Gratitude and Grief

At its best, gratitude is a way to live in the midst of a world of pain and grief, not a way to cut ourselves off from that grief. Gratitude is a practice that can fortify us for the work of love, but gratitude is not meant to be a practice that cuts us off from the grief and needs of our fellow human beings.

I drive Penny back and forth to her dance classes four days a week, usually in the evening. The ride easily becomes tedious. She takes five classes at a studio twenty minutes away, which amounts to many hours of driving over the course of a week. We make the most of it—I give thanks for the time we have to talk with each other. I am grateful for podcasts and music and the chance to catch up with faraway friends by phone. Every so often, I silence the noise and notice the beauty of the drive. We live in the foothills of the Berkshire mountains, and the road to Penny’s dance classes take me up a small mountain with farmland and rolling hills stretching out as far as I can see. I often catch the sunset, and the beauty of it hits me in the chest like an embrace.

Gratitude and Dependence

But one day last year, when I was driving across that ridge line on my own, and when the orange light of the sun glowed through the gray clouds and turned them to purple and I wondered if I should stop the car and kneel down in thanks right then and there, I was also struck with a thought. How much did my ability to see this beautiful sight depend upon being a white person living in a small town with enough money to pay for my child to go to dance class every day? Were other people excluded from this beauty? Was my sense of gratitude linked to willful ignorance about the needs of other people?

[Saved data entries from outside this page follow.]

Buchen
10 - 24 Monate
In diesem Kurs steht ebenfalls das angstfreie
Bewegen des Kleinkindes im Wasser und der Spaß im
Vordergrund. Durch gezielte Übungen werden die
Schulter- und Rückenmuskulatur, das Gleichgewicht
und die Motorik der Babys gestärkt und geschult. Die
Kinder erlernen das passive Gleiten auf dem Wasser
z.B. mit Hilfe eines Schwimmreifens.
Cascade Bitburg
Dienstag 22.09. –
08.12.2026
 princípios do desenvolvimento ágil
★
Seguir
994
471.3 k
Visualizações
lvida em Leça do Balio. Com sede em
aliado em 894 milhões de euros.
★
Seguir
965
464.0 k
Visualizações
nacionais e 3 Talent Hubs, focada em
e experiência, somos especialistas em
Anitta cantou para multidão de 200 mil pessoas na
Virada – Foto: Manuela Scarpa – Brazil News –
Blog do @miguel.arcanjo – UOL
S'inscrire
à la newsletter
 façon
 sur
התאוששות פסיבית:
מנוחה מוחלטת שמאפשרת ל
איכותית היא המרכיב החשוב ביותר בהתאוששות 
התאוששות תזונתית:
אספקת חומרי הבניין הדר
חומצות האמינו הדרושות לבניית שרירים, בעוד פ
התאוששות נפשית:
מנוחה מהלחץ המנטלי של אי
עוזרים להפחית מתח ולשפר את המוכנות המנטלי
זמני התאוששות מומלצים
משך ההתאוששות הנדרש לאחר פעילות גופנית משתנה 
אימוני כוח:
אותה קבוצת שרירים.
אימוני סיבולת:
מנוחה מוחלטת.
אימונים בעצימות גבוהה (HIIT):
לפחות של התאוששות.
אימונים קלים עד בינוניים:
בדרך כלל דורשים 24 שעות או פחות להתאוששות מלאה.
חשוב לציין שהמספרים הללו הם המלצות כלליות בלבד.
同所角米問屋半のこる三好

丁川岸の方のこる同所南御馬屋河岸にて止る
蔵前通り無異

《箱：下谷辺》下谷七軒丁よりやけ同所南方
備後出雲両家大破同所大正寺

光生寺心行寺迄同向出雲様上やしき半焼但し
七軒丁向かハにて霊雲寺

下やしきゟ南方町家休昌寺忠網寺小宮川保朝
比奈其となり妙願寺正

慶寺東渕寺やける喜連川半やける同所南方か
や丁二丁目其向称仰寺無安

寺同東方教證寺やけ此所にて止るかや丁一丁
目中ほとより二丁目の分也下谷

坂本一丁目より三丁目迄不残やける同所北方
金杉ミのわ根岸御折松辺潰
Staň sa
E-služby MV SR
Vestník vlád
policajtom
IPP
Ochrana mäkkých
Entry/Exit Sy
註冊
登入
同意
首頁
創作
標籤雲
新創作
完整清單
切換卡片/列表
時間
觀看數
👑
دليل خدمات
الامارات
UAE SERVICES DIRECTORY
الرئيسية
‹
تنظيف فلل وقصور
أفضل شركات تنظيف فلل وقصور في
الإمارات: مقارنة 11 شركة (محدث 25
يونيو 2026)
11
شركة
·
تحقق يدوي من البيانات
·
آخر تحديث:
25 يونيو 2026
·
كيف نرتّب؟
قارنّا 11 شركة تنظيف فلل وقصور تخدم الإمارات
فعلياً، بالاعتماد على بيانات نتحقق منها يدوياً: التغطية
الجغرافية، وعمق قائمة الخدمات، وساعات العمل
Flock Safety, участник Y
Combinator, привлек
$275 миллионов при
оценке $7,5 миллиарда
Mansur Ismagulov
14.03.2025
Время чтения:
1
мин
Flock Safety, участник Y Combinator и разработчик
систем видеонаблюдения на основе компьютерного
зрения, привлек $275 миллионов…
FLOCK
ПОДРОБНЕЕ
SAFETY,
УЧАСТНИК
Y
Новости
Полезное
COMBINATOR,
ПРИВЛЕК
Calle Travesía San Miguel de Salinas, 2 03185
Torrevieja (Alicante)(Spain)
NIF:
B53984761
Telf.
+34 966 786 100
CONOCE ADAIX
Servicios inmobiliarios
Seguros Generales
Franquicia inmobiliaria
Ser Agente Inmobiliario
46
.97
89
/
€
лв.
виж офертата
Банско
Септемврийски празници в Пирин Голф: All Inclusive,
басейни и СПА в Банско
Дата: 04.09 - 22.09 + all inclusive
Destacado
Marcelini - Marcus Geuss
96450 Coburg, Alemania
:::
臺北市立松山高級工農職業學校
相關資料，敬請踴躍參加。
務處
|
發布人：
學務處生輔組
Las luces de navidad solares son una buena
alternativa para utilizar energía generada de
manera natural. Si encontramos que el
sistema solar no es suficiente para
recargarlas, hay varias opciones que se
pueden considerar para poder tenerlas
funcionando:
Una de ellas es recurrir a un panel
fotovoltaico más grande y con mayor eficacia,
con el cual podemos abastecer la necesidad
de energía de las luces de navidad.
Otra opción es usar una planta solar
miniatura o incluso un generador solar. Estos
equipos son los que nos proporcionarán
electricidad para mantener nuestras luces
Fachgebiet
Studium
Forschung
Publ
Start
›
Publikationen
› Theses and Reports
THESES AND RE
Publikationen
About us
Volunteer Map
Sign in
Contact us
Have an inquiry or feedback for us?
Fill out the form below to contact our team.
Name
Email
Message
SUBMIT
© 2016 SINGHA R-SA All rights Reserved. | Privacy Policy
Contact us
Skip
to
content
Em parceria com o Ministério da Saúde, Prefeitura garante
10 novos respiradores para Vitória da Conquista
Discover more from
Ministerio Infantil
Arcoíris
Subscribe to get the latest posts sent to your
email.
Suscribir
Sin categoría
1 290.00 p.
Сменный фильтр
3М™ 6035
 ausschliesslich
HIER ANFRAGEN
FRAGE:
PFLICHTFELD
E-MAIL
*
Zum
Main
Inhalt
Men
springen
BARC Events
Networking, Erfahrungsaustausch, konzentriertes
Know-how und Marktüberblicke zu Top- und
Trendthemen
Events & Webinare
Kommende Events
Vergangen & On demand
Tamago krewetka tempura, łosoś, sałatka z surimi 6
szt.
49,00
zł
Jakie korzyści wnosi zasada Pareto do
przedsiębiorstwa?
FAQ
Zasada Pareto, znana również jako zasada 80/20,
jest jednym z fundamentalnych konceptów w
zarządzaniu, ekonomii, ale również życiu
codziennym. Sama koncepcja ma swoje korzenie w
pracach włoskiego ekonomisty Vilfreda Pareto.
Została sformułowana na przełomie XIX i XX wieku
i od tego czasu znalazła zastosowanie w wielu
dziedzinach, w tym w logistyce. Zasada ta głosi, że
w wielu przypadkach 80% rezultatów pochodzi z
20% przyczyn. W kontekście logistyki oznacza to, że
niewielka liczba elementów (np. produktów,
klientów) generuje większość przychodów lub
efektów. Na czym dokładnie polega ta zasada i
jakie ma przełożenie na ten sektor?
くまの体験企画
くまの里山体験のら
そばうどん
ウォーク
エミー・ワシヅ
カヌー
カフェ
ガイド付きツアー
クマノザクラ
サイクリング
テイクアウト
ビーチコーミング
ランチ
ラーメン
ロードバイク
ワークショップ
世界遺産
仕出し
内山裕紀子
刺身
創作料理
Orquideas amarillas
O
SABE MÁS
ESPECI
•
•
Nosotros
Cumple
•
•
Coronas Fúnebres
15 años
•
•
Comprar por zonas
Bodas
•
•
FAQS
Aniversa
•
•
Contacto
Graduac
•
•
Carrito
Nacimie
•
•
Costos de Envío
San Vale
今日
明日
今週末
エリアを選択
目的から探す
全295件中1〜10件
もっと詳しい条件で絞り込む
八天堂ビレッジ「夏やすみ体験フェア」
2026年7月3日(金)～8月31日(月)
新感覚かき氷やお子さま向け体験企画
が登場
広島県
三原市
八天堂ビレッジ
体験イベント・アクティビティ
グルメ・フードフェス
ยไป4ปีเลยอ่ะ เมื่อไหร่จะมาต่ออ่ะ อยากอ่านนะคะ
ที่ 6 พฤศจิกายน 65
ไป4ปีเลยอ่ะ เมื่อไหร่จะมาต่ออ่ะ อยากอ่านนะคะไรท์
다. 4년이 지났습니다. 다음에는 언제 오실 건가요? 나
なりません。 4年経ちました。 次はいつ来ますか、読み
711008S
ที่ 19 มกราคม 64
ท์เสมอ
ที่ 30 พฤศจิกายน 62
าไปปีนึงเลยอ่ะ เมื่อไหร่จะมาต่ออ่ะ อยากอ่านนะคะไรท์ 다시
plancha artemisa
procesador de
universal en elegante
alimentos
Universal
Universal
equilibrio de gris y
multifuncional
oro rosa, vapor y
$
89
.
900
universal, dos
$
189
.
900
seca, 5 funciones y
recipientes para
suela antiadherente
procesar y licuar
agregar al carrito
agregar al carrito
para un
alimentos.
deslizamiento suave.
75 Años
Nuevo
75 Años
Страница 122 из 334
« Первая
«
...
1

The practice of gratitude at its best reminds me that I am a dependent creature who lives under the loving care of God and who depends upon the loving care of my fellow human beings.

Gratitude and Pain

But giving thanks in all circumstances, as Paul instructs in Philippians, does not mean denying the dark, hard, painful realities of human life. When a loved one dies. When a child suffers. When an innocent person goes to prison. When a guilty person receives an unjust sentence. When a young woman is raped. When a young man is killed.

For people like me, in relatively comfortable, white, affluent social positions, a superficial practice of gratitude can be a way to avoid the injustice, pain, and suffering of the world all around me. What’s worse, a superficial practice of gratitude can lull me into thinking I don’t participate in that injustice, pain, and suffering.

Gratitude and the Work of Love

I still give thanks when I see the sunset. But I also engage more regularly in prayer and action related to the hardship in the world. Gratitude is a practice that can fortify us for the work of love, but it is not meant to be a practice that cuts us off from the needs of our fellow human beings. At its best, gratitude is a way to live in the midst of a world of pain and grief, not a way to cut ourselves off from that grief.